Thanks Mike!
From a policy p.o.v, I'm interested in how disastrous these things are in practice - is it a matter of thinking 'drat, my slightly elderly web experiment has fallen over' -- or are there many cases of museums that have really heavily invested in something Google has made, who then find themselves in big trouble? (I suppose I'm also wondering how many people have even sthg like Google Arts & Culture as a really central offer, rather than a nice-to-have).
Ideologically, I hugely prefer the idea of the sector producing something long-term in-house, and not being at the mercy of tech giants and their dodgy ethics. But I've also had sites and tech bite the dust for all sorts of other reasons (the drupal upgrade that was just not worth the hassle etc.) Has anyone created a 'how safe do you want your content to be' sliding scale, ranging from "immortality" (write it on ceramic tiles and bury it in a mountain) to "if it hangs together for 18 months, I am content (freeware might sort you out).

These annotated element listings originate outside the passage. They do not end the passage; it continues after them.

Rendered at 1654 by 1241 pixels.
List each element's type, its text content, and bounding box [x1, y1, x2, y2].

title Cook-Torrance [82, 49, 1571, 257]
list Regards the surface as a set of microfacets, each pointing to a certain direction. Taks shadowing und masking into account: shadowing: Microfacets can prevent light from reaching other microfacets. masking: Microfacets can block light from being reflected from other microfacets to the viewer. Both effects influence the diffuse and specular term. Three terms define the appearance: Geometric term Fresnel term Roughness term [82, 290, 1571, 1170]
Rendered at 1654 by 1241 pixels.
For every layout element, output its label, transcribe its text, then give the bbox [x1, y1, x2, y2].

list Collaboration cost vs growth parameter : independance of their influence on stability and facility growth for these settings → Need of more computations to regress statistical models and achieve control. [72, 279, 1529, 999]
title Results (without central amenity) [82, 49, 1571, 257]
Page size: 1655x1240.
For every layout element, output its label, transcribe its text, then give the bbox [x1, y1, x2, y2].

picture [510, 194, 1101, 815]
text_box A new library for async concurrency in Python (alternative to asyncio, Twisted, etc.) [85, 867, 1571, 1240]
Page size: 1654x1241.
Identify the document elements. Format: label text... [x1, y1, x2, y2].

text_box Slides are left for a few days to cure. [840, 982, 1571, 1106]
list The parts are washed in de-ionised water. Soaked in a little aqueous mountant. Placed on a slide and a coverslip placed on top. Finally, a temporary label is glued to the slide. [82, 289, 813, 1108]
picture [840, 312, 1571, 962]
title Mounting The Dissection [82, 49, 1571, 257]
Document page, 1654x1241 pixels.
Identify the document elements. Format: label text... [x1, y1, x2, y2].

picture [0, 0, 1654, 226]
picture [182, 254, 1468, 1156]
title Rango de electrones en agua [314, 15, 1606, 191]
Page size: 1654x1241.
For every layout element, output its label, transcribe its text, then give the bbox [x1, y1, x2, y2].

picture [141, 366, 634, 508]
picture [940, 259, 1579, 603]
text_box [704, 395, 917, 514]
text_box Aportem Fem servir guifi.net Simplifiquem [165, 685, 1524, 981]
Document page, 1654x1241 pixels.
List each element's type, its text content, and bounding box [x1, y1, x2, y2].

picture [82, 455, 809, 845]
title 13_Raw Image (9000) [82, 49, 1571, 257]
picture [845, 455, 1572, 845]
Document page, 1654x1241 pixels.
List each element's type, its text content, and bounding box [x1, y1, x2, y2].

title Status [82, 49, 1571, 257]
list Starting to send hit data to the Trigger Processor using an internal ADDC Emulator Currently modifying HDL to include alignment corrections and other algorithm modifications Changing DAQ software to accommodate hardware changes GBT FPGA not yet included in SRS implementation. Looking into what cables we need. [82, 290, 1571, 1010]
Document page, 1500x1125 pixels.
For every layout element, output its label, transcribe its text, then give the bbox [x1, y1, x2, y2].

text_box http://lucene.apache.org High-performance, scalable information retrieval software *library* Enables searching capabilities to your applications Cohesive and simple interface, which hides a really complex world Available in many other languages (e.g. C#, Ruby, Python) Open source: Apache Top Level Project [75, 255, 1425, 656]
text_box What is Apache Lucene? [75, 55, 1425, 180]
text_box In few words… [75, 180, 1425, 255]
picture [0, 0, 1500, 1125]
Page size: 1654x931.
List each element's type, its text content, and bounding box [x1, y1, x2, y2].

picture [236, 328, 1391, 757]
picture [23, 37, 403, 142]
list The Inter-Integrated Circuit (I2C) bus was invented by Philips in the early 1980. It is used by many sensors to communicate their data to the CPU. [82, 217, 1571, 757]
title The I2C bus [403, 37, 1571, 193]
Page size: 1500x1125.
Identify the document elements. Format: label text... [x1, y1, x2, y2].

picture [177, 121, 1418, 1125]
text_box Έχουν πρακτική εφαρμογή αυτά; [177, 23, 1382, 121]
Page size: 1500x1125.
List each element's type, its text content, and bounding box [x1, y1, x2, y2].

The Matterport stuff with what sounds like creeping, retrospective copyright grabs sounds properly worrying though: what if you have an image within your 3D scene where you have e.g. permissions from Getty to use for museum purposes, and then Matterport unilaterally declares that it can do what it likes with it. Do the Getty rights people come after you, or Matterport? (and again, is this a credible situation, or am I catastrophising a bit?)